One would think a book so pretentiously titled would be likely to find its place beside the throne, in the position formerly held by the Sears Catalogue. But alas, for Whatever You Say I Am, it was not to be. No, Bozza had to go and write a well researched, well thought out book.
Naturally, this makes the job of the reviewer much more difficult.
Fortunately, there is one fatal flaw to pounce upon: any good biography has to be written after the fact. Eminem has shown no indications of quitting the music business, nor is he on his deathbed. It is therefore impossible to write a complete biography of Eminem yet. The book only covers four-and-a-half freaking years, for crying out loud, up to and including this year.

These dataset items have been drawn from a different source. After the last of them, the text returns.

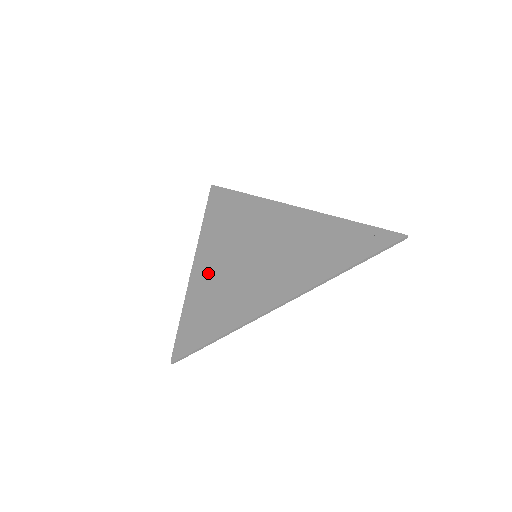
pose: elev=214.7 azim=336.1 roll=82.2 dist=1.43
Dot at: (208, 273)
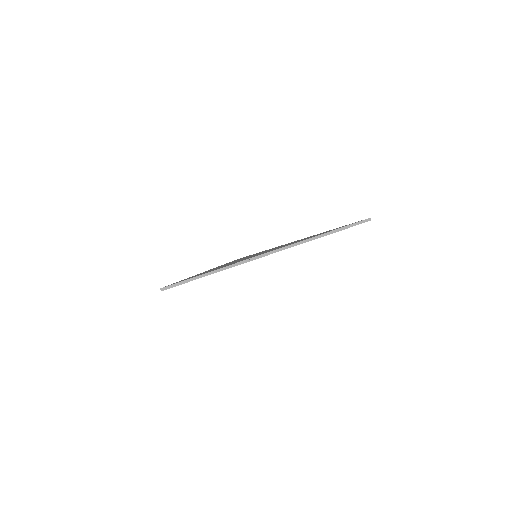
Dot at: occluded
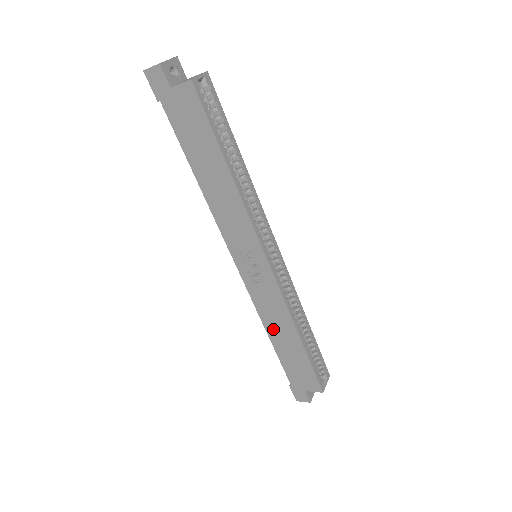
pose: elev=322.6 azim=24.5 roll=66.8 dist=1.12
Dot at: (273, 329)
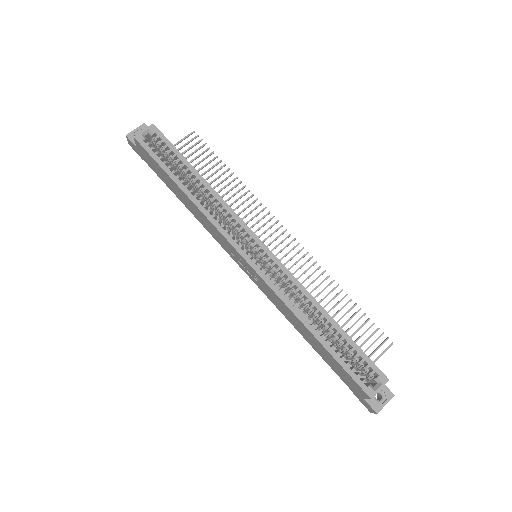
Dot at: (297, 327)
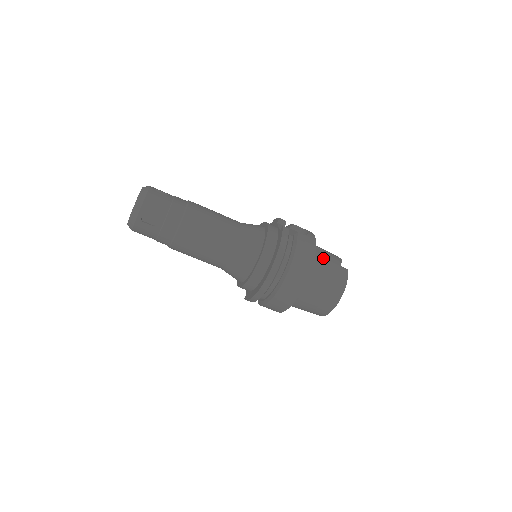
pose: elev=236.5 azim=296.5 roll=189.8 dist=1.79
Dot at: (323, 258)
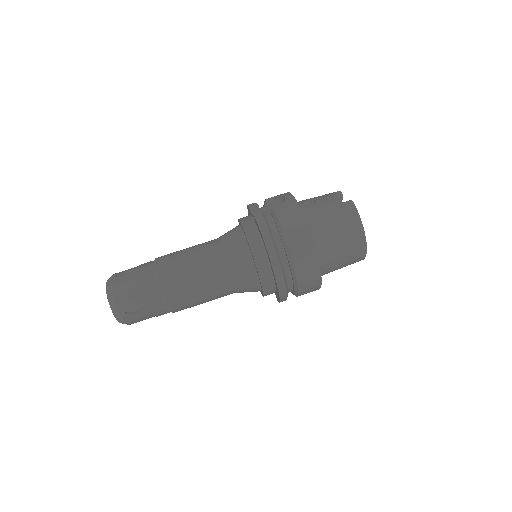
Dot at: (317, 210)
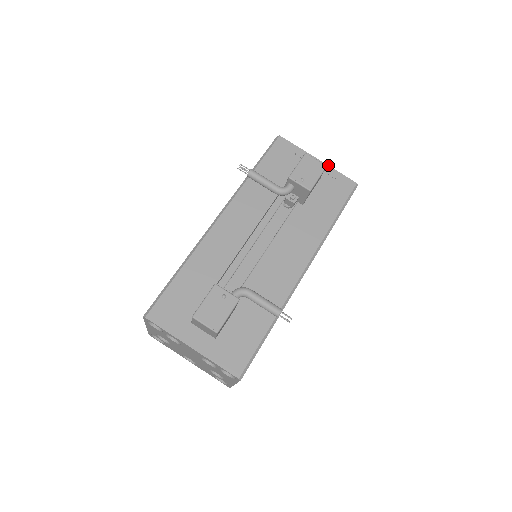
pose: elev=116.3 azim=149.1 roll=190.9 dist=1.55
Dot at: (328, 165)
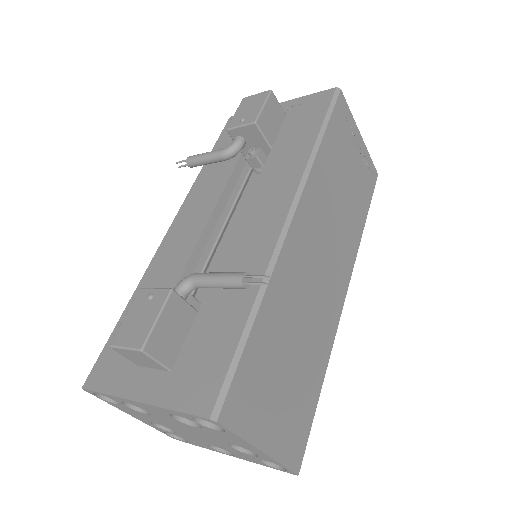
Dot at: (293, 99)
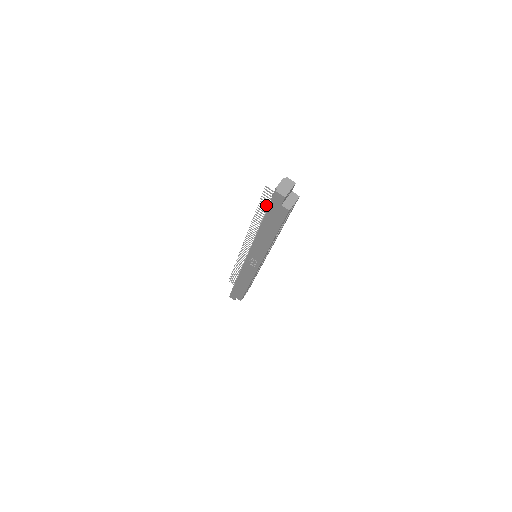
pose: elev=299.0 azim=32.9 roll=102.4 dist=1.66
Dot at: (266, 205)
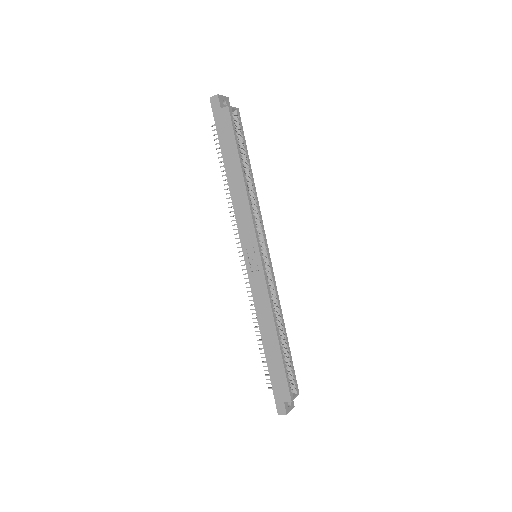
Dot at: occluded
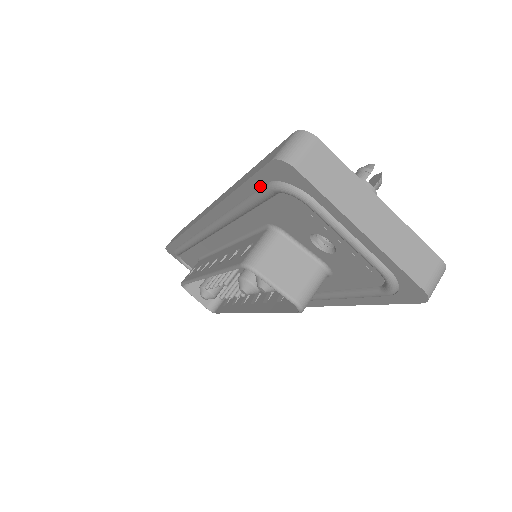
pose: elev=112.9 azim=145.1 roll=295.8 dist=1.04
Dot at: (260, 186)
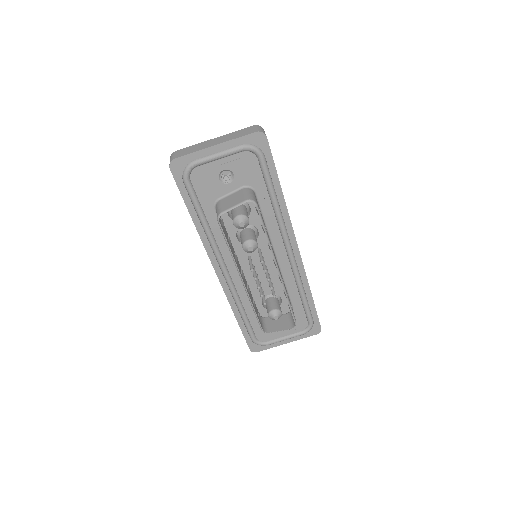
Dot at: (186, 190)
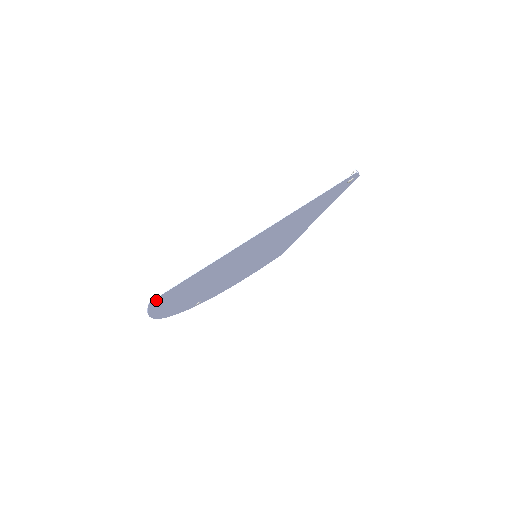
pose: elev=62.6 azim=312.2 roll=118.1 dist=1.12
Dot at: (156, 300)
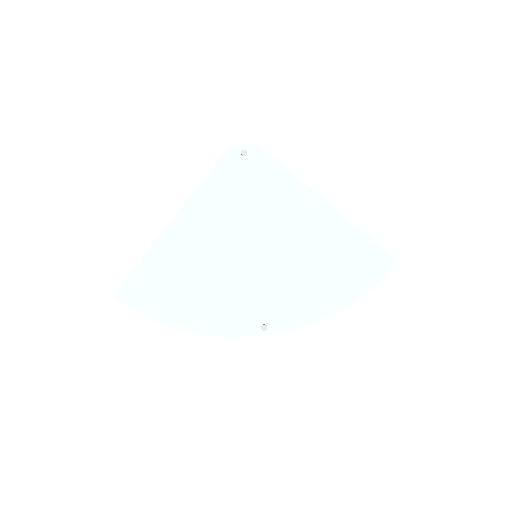
Dot at: (121, 295)
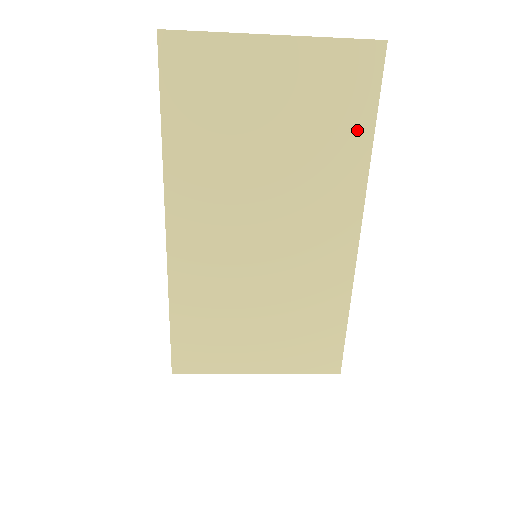
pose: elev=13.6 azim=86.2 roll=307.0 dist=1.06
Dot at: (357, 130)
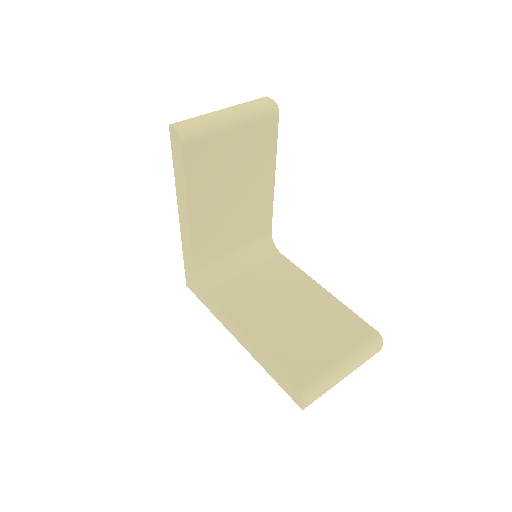
Dot at: occluded
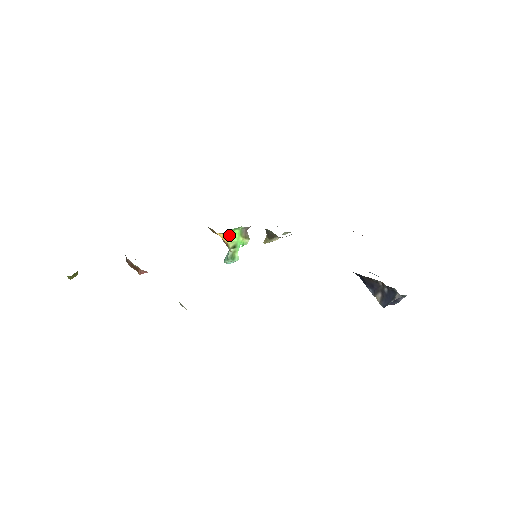
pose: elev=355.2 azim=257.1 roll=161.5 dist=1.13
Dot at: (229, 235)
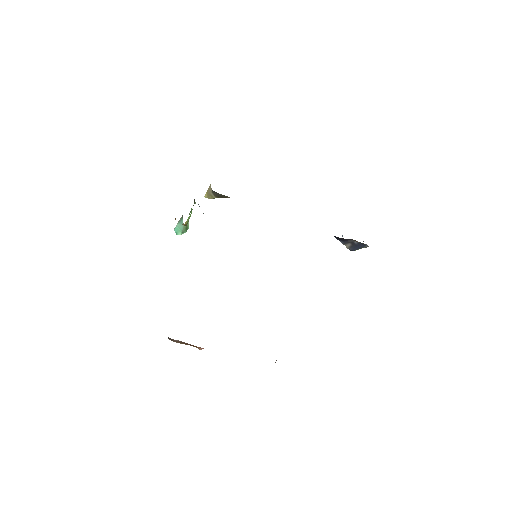
Dot at: (188, 218)
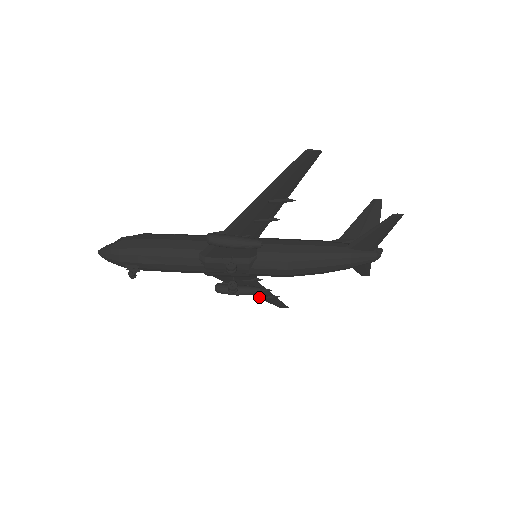
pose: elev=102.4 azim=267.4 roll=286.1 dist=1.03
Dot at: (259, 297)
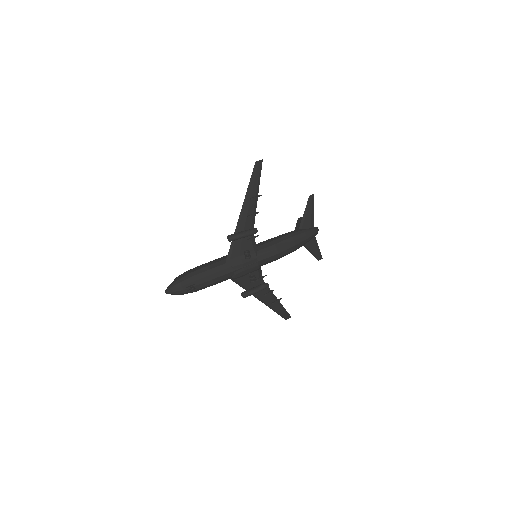
Dot at: (269, 305)
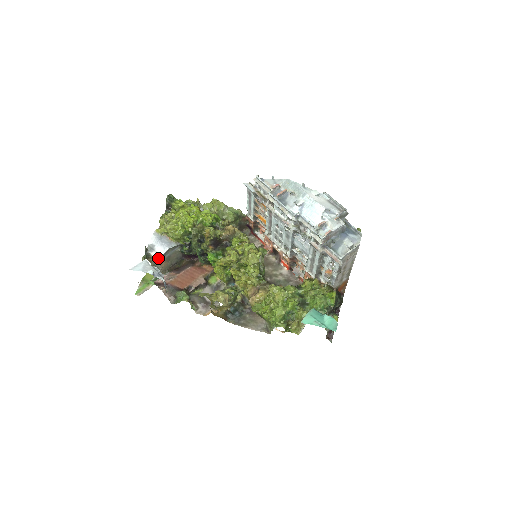
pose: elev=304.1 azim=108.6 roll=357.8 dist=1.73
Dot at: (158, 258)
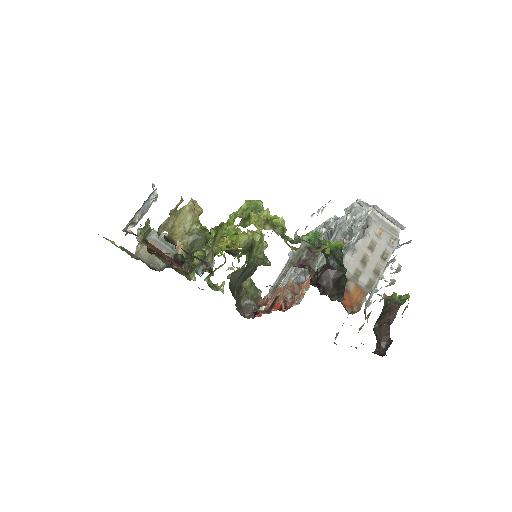
Dot at: (155, 230)
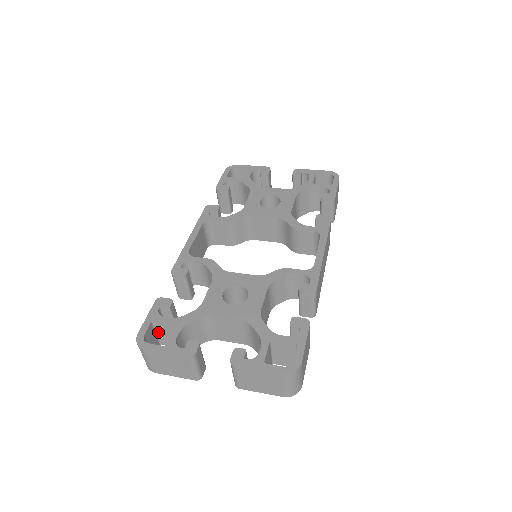
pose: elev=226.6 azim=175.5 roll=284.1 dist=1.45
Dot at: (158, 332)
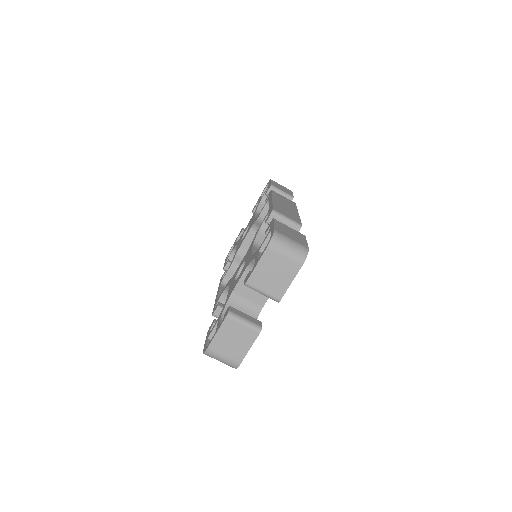
Dot at: occluded
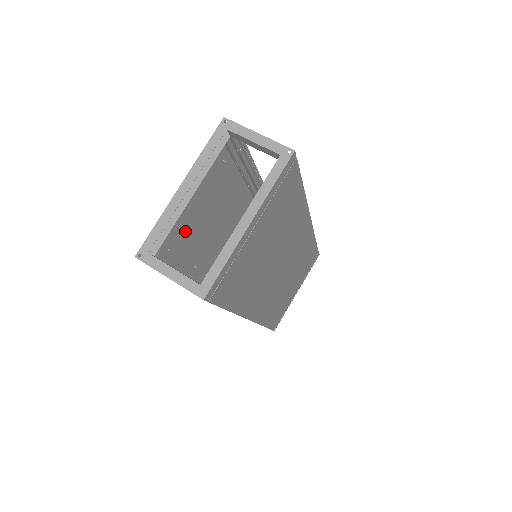
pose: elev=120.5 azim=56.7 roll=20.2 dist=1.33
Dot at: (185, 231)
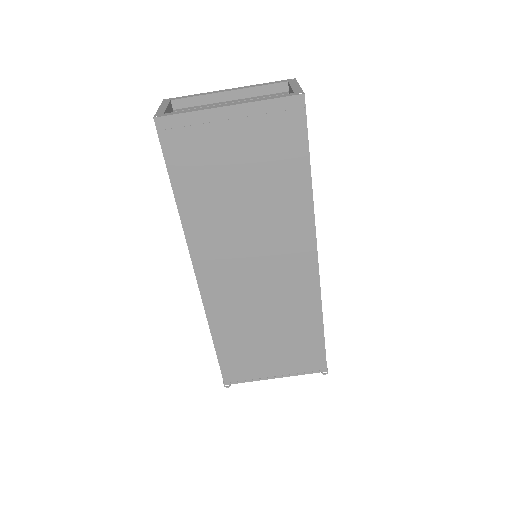
Dot at: occluded
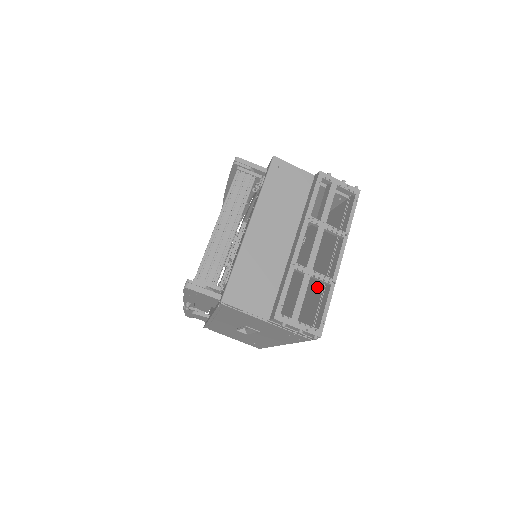
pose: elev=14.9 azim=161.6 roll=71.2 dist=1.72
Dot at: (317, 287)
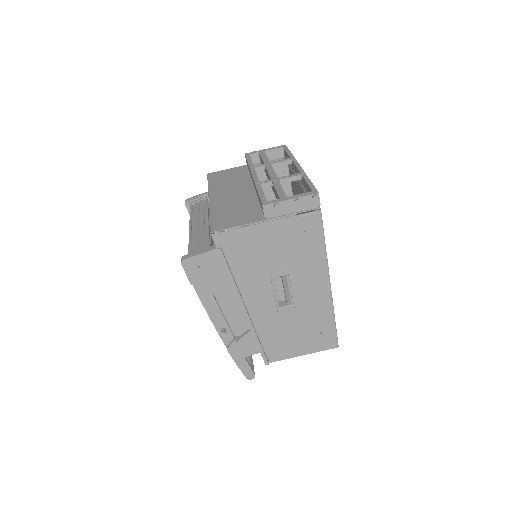
Dot at: occluded
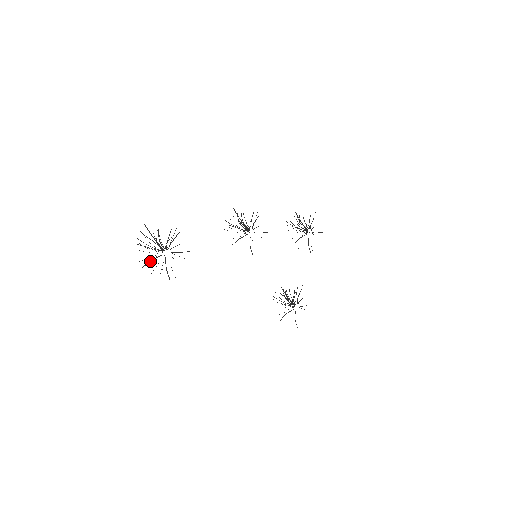
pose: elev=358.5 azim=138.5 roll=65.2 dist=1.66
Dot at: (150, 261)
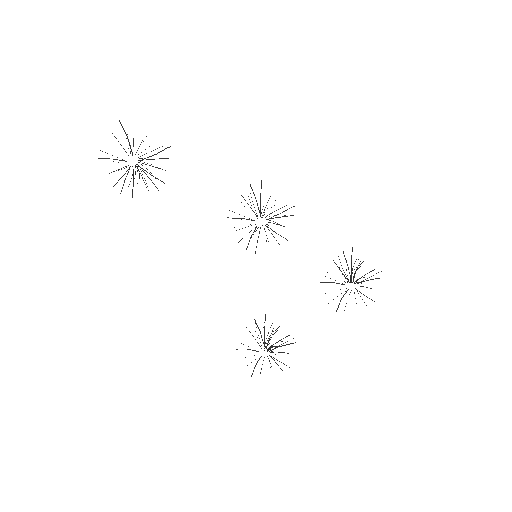
Dot at: occluded
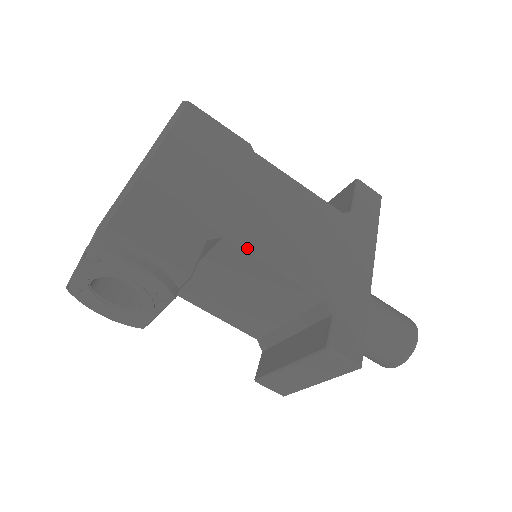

While what Bozza has written would be quite appropriate in a biography, that biography will have to be written years from now were it to have any semblance of completeness.
Furthermore, this contemporary-ography lacks the historical context necessary to objectively assess the long-term impact of the artist on hip hop, on culture, on his daughter (who isn’t even out of elementary school yet), et cetera.
Another side effect of the inappropriate timing of this biography is the necessarily contracted time frame it covers. Bozza resorts to going over the same four-and-a-half years seven times (once per chapter), each time looking at a different aspect of the story. The numerous pictures, repetition and overlap helps fill the space between the covers, but for anyone who has listened to Eminem’s albums more than once, or kept up with the news reports about him, there will be very few surprises.
By the time I got to chapter three, I was checking to see how many pages were left.
However, anyone not familiar with Eminem-my mother, for example-would probably find the book quite illuminating. Also, the next time you hear someone mouthing off that Eminem hates gays and women and is the problem with the world today, you can point them in the direction of Whatever You Say I Am for a sound rebuttal.
To sum up, it’s probably a waste of time if you knew the difference between Ice Cube and Ice T before Three Kings came out, but a good read for anyone not tuned in to hip hop.